From the series "Songs from the Valley Towns," circa 1994
From the series “Songs from the Valley Towns,” circa 1994

Scanning some photographs I took in the mid 1990s, I located an interesting detail. There’s a B-17 parked near the edge of my photo. In twenty years, I never noticed that before. I might have, when I took it, but I’ve slept since then.

Mom's Motel (detail)

What always intrigued me more was the name of the hotel, adjacent to Highway 99 in the Central Valley of California. We’ve all stayed at mom’s motel, haven’t we? Growing up in the Valley, I spent a lot of time driving around, and quite to this day I feel that the highway is my home. It’s the landscape I know, and in most ways, my favorite book. There’s always something interesting to read.

2008
2008

Before I could drive, I used to ride my bicycle down to Milt’s Coffee shop, just across Highway 99 from Oildale, California to sit and read.  One of the books I distinctly remember reading there was On The Road by Jack Kerouac. Milt’s seemed like the natural place to read it; the view was perfect.

 

Milt's Coffee ShopThis was always my landscape— weeds and freeways. It’s been a strange transition, to go from this to the mid-south, to the upper midwest, and finally to the east. I’m going to visit Maine next week, for the first time. It’s a long way from Oildale. I’ve never understood why others weren’t as fascinated as me by the man-altered landscape. I never found it ugly at all.

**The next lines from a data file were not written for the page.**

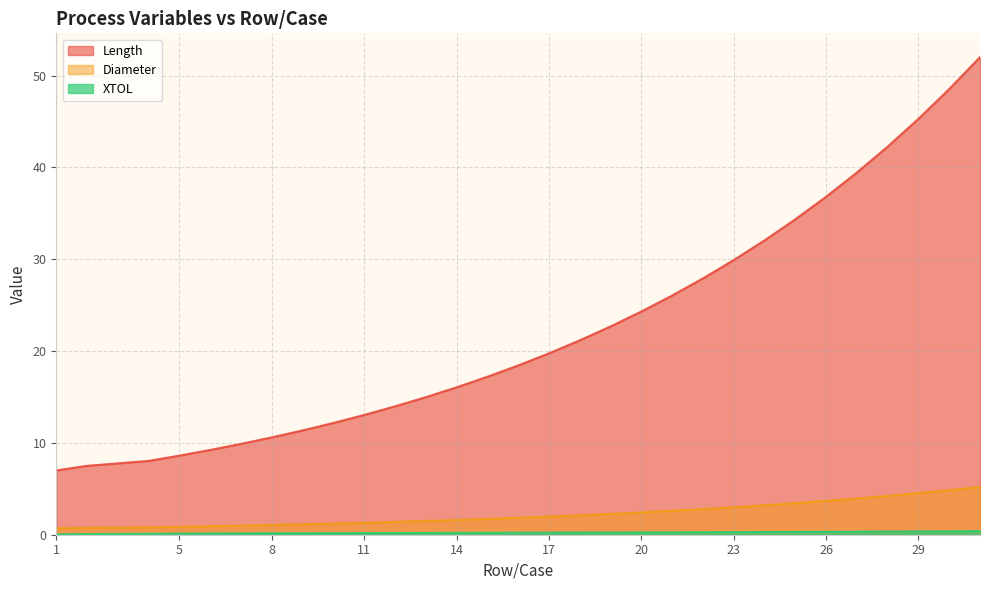

True or false: Diameter has more than 0 points higher than both neighbors.

False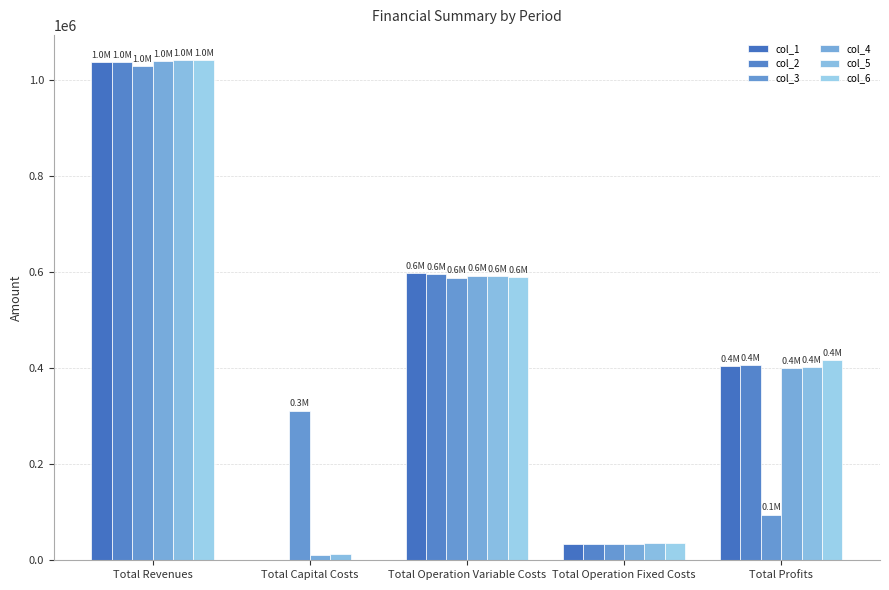

At how many categories does at least one series exceed 281870?

4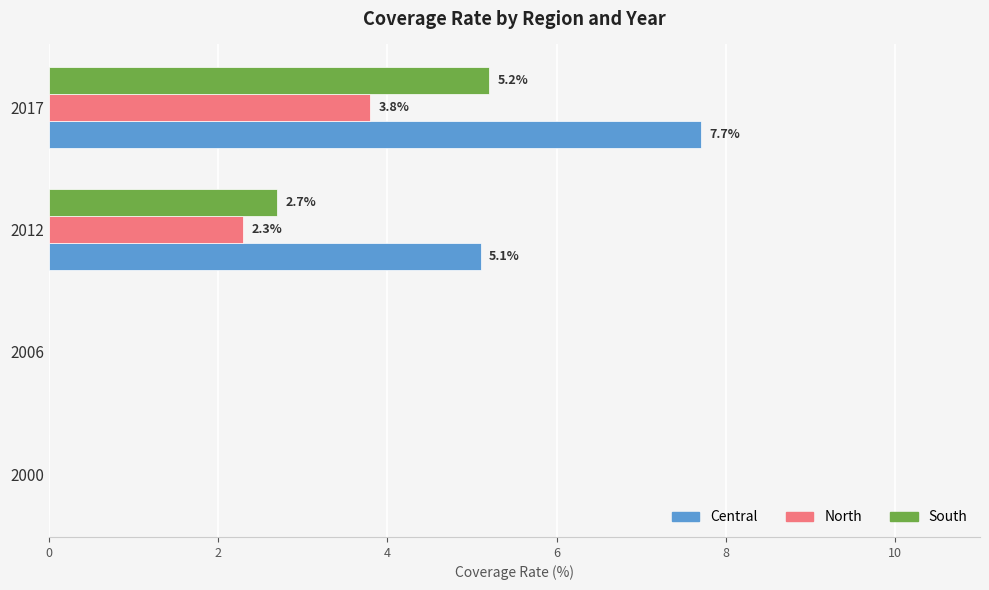

Which series has the widest spread of values?

Central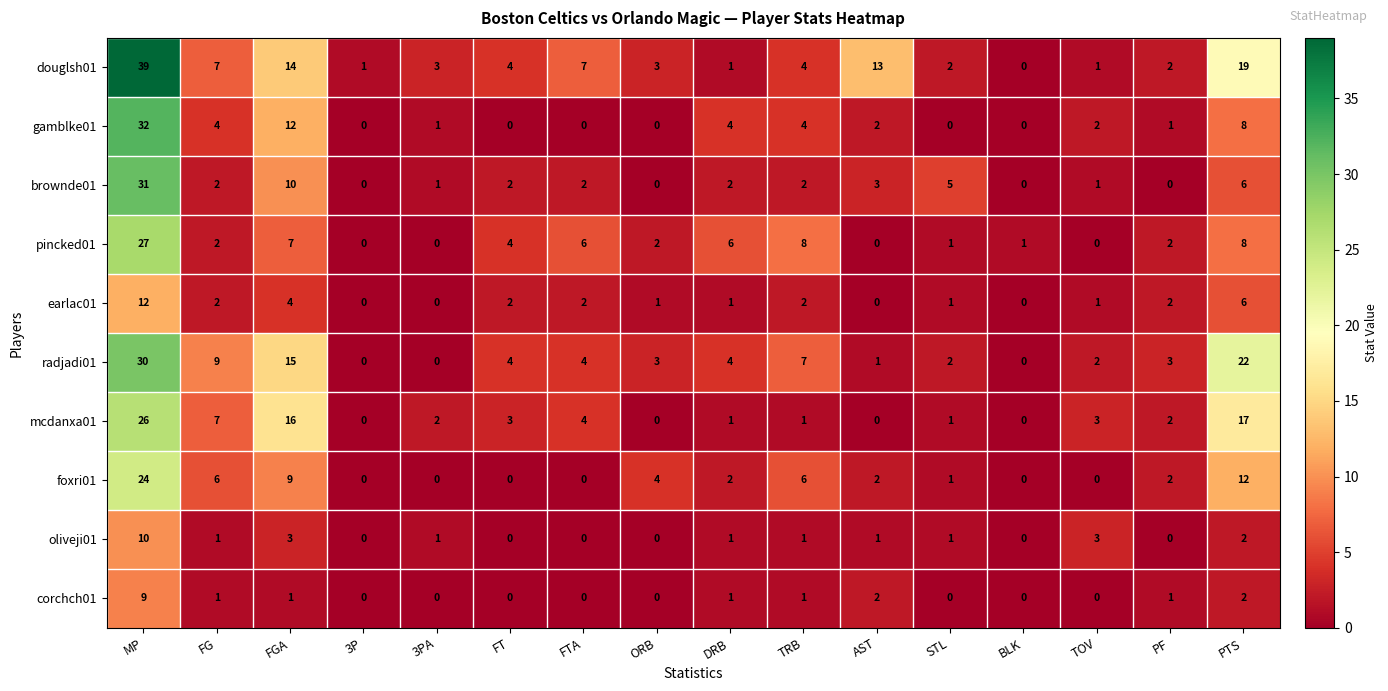

List the series in order of their peak value, highest first.

douglsh01, gamblke01, brownde01, radjadi01, pincked01, mcdanxa01, foxri01, earlac01, oliveji01, corchch01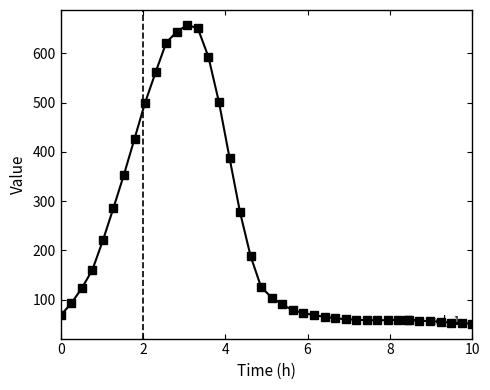

What is the value of the 9th point from the left?

500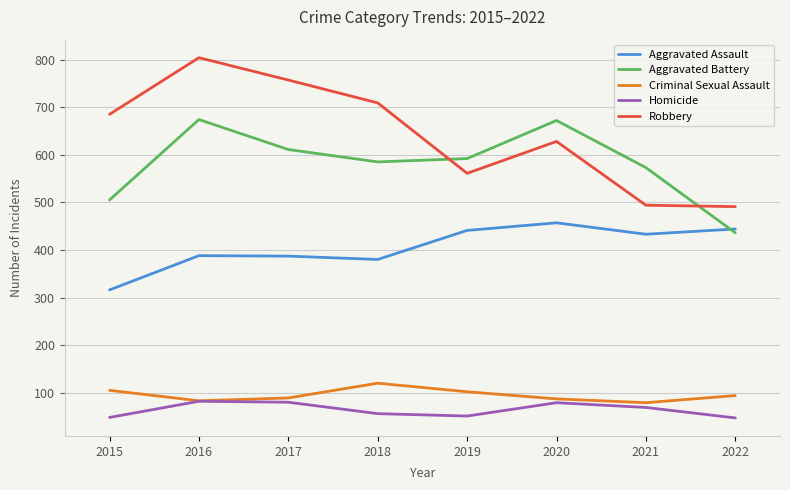

True or false: Criminal Sexual Assault has more than 0 points higher than both neighbors.

True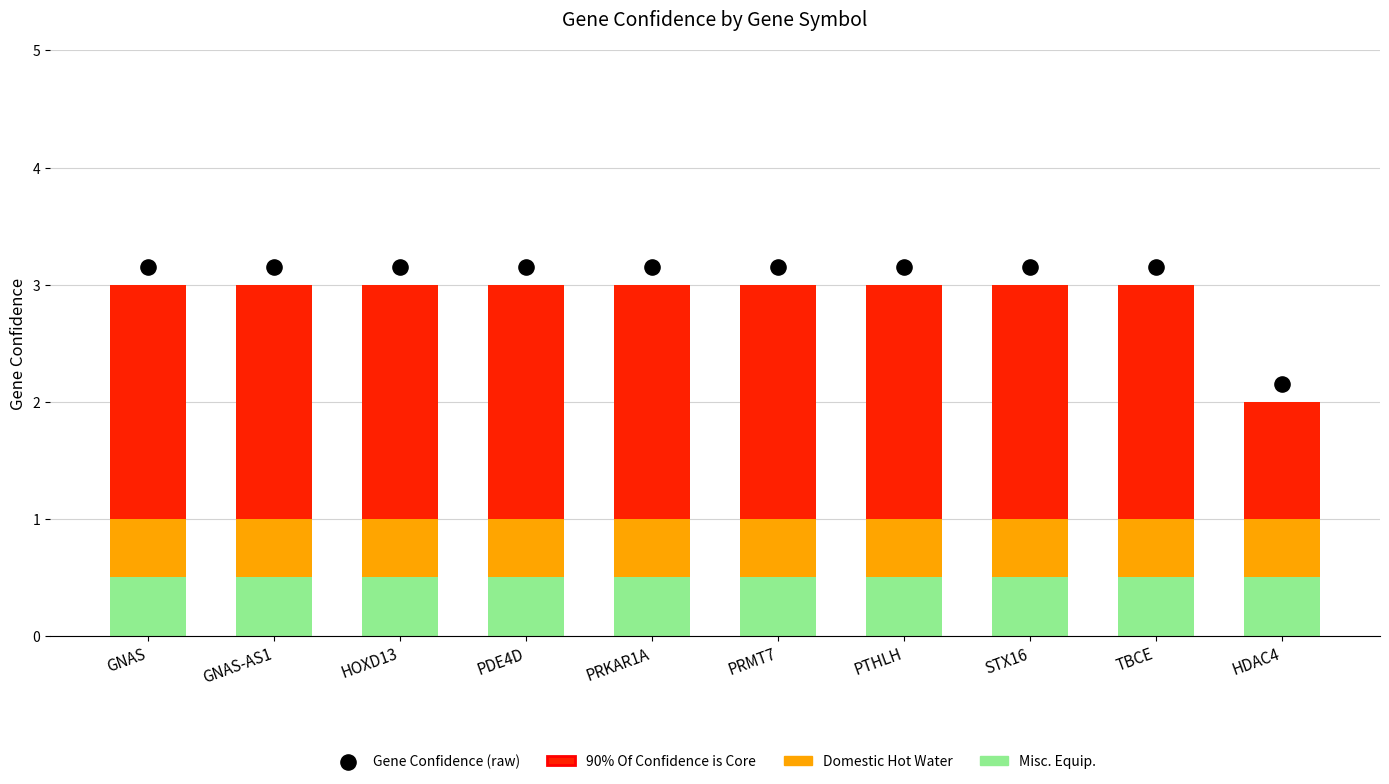

At how many categories does at least one series exceed 1?

10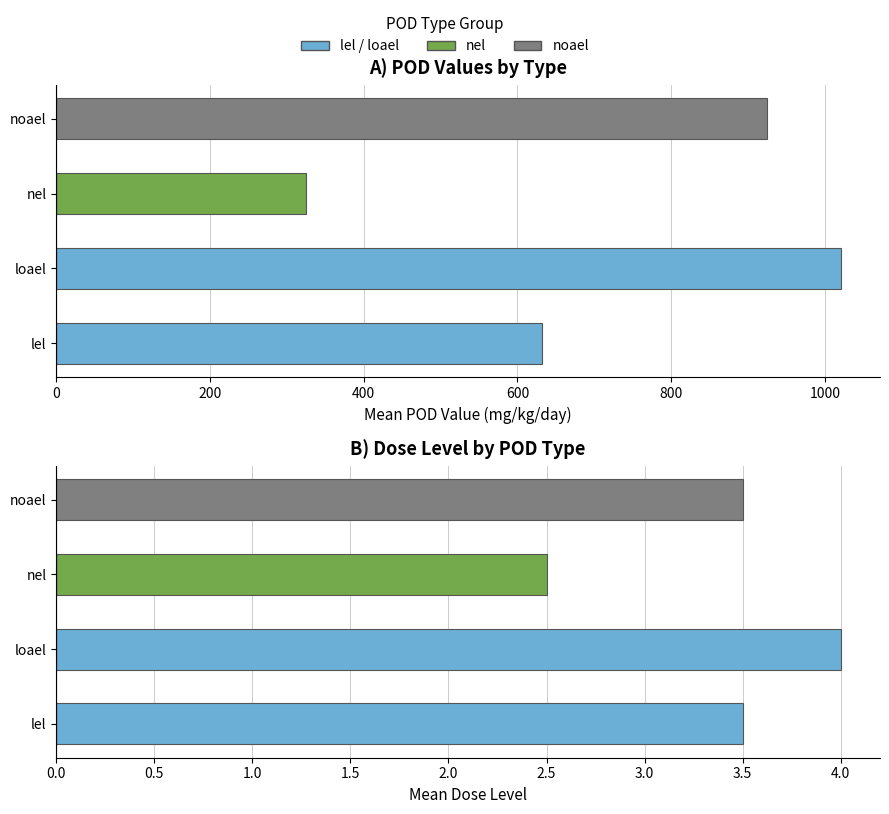

Where is dose_level nearest to the value 3?

lel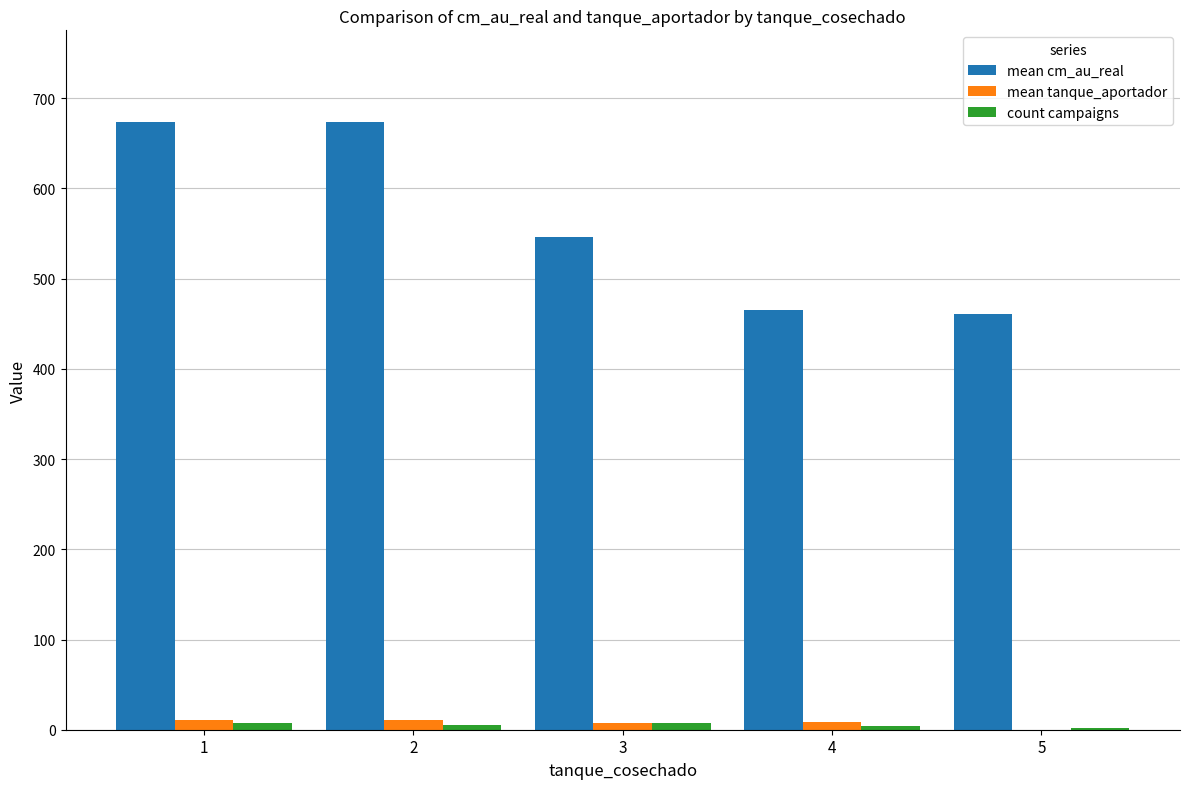

What is the maximum value shown in the chart?

674.1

I feel as if I’ve really discovered a kindred spirit in J.B. Jackson. His obituary in the New York Times spells it out succinctly. I look forward to reading the next chapter out there on the highway.

Whenever we go, whatever the nature of our work, we adorn the face of the earth with a living design which changes and is eventually replaced by that of a future generation. How can one tire of looking at this variety, or of marveling at the forces within man and nature that brought it about?

The city is an essential part of this shifting and growing design, but only a part of it. Beyond the last street light, out where the familiar asphalt ends, a whole country waits to be discovered: villages, farmsteads and highways, half-hidden valleys of irrigated gardens, and wide landscapes reaching to the horizon. A rich and beautiful book is always open before us. We have but to learn to read it.

John Brinkerhoff Jackson, “The Need to be Versed in Country Things,” Landscape , Vol. 1 No. 1. Spring 1951

I’ll never forget opening up Ed Ruscha’s books when I started college: Twenty-six Gasoline Stations, Thirty-four Parking Lots, and especially Every Building on the Sunset Strip. BC actually had a copy, thanks to Harry Wilson.

These books taught me to pay attention to something besides pornography. Landscape porn, in particular, has overshadowed the way most people look at the world and I find it awfully sad. This was the primary lesson I learned as a young adult, staying at mom’s motel.